[[ TEXT FOR ANALYSIS, beginning ]]

Comparing Rights: Corporate Personhood vs. Human Personhood

Perhaps a discussion of “personhood” that compares the political rights of humans and corporations belongs more to a John Handey, “Deep Thoughts” segment on Saturday Night Live than as an article on a political blog. But it is a serious question with significant legal implications for whom government protects and how we govern society. John Handey might quip: “One thing an artificial person, we call a corporation, can do that a human person can’t, without serious penalties – rob the taxpayers without going to jail.”

Corporations are not mentioned anywhere in the U.S. Constitution, yet, humans and corporations are both defined as legal persons under the law, having similar rights. But there are two big differences that create a huge disparity of power. Humans have limited lifespans; corporations can have perpetual lives. No matter how hard-hearted a human might be, the human still has a heart, conscience, some ethics, and worry about an after-life. Corporations have none of these weaknesses.

These distinctions bestow great powers on corporations that humans will never have. Corporations can plot and scheme forever if so desired by their directors. Corporations can use collective resources to raise almost infinite amounts of money for economic, social, political, or reputational purposes, including supporting friends for office; lobbying for government bailouts, or gifts from their political friends.

[[ TEXT FOR ANALYSIS, end ]]

EXERCISE SET:
A – Name each quality the piece on corporate and human personhood says even a hard-hearted human still has but corporations lack.
B – Extract the passage of the piece on corporate and human personhood from "These distinctions bestow" up to and including "their political friends.".
C – Continue the piece on corporate and human personhood from its final sentence.

[[ GIVEN DATA, beginning ]]

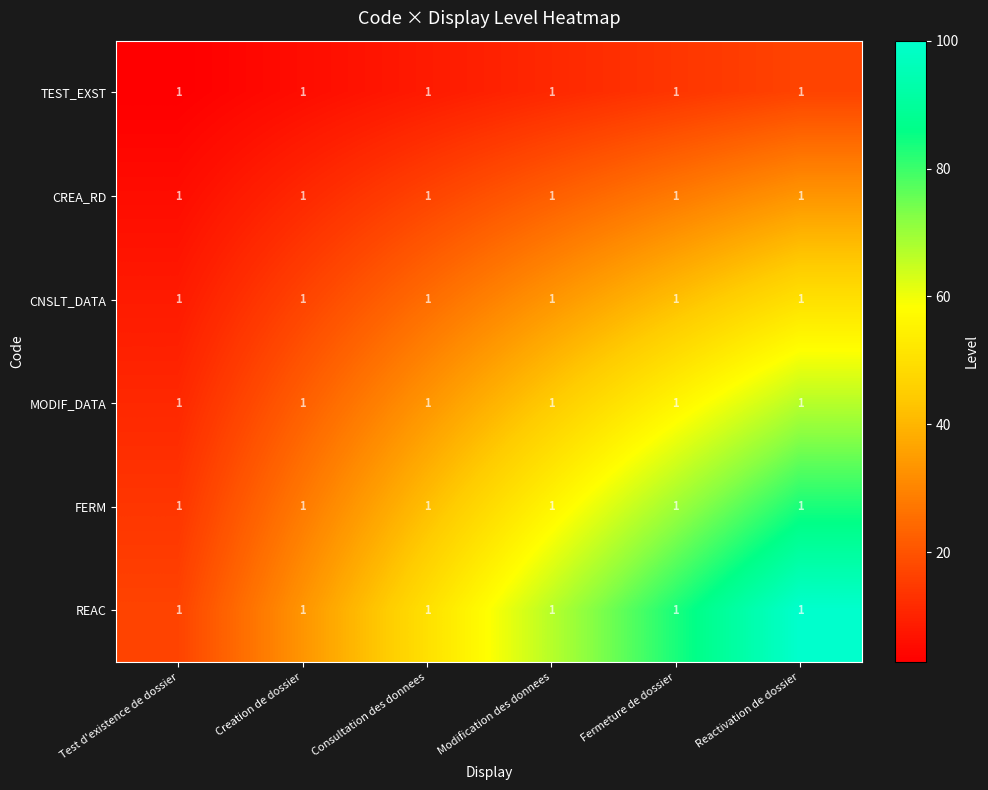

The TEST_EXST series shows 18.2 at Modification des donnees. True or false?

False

[[ GIVEN DATA, end ]]
[[ GIVEN DATA, beginning ]]

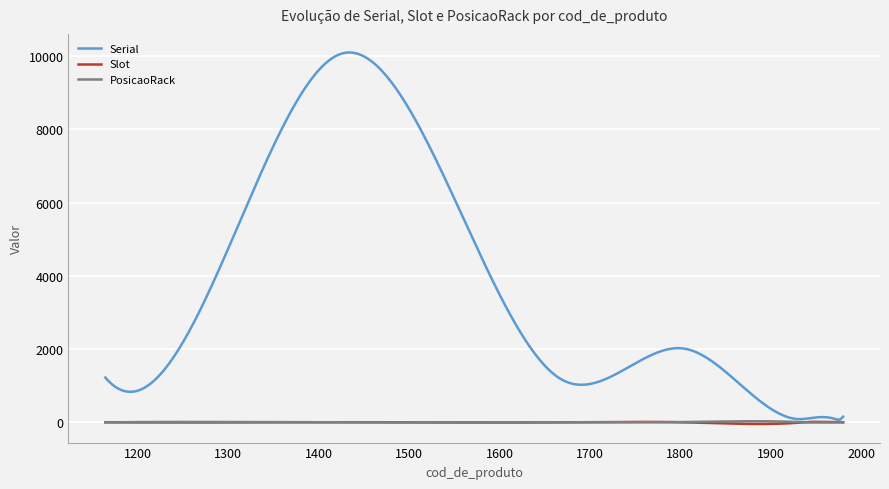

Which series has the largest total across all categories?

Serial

[[ GIVEN DATA, end ]]

YOUR RESPONSES:
A –
- a heart
- conscience
- some ethics
- worry about an after-life

B –
These distinctions bestow great powers on corporations that humans will never have. Corporations can plot and scheme forever if so desired by their directors. Corporations can use collective resources to raise almost infinite amounts of money for economic, social, political, or reputational purposes, including supporting friends for office; lobbying for government bailouts, or gifts from their political friends.

C –
Corporations can speak louder than humans since they have massive amounts of money to promote their speech, political views, or defend unethical decisions, even sweatshops in Asia. Corporations can physically and emotionally harm humans but the worst that can happen to the corporation is a fine or their corporate seal is put in jail.

So, no one believes I am just picking on the business community; the legal definition of “person” includes corporations, associations, chambers of commerce, labor unions, foundations, think-tanks, and non-profits.

Why does “government” force us, humans, to compete with superhuman corporations for influencing how our government operates?

Corporations took power by magic

Corporations had few constitutional rights until the equal protection clause of the Fourteenth Amendment to the Constitution was ratified a few years after the civil war. The railroads used the Fourteenth Amendment to ensure that they were being treated equally under state tax law since corporations were creatures of state law at that time.

In 1881, California imposed a special tax on railroads. The powerful Southern Pacific Railroad, partially owned by the robber baron Leland Stanford, Jr., argued that, if the law gave slaves equal protection under the Constitution, it also applied to corporations, since they should be considered “persons.”

In a captivating 2018 article in “The Atlantic,” Adam Winkler retells how the lawyer for the Southern Pacific, and former congressman on the committee drafting the Fourteenth Amendment, misrepresented the legislative history of the Amendment to the U.S. Supreme Court. The lawyer asserted the drafters substituted the word “persons” for “citizens” to expand the coverage of the amendment to corporations. A few years later the lawyers’ representations were established as fraudulent but by that time corporations were legally recognized as persons.

Another article on how the Supreme Court recognized corporations as persons, asserts the court never decided the issue. Rather the court reporter on the case placed in the headnote to the decision, (a summary, not legally binding), that the court found the Fourteenth Amendment extended equal protection to corporations.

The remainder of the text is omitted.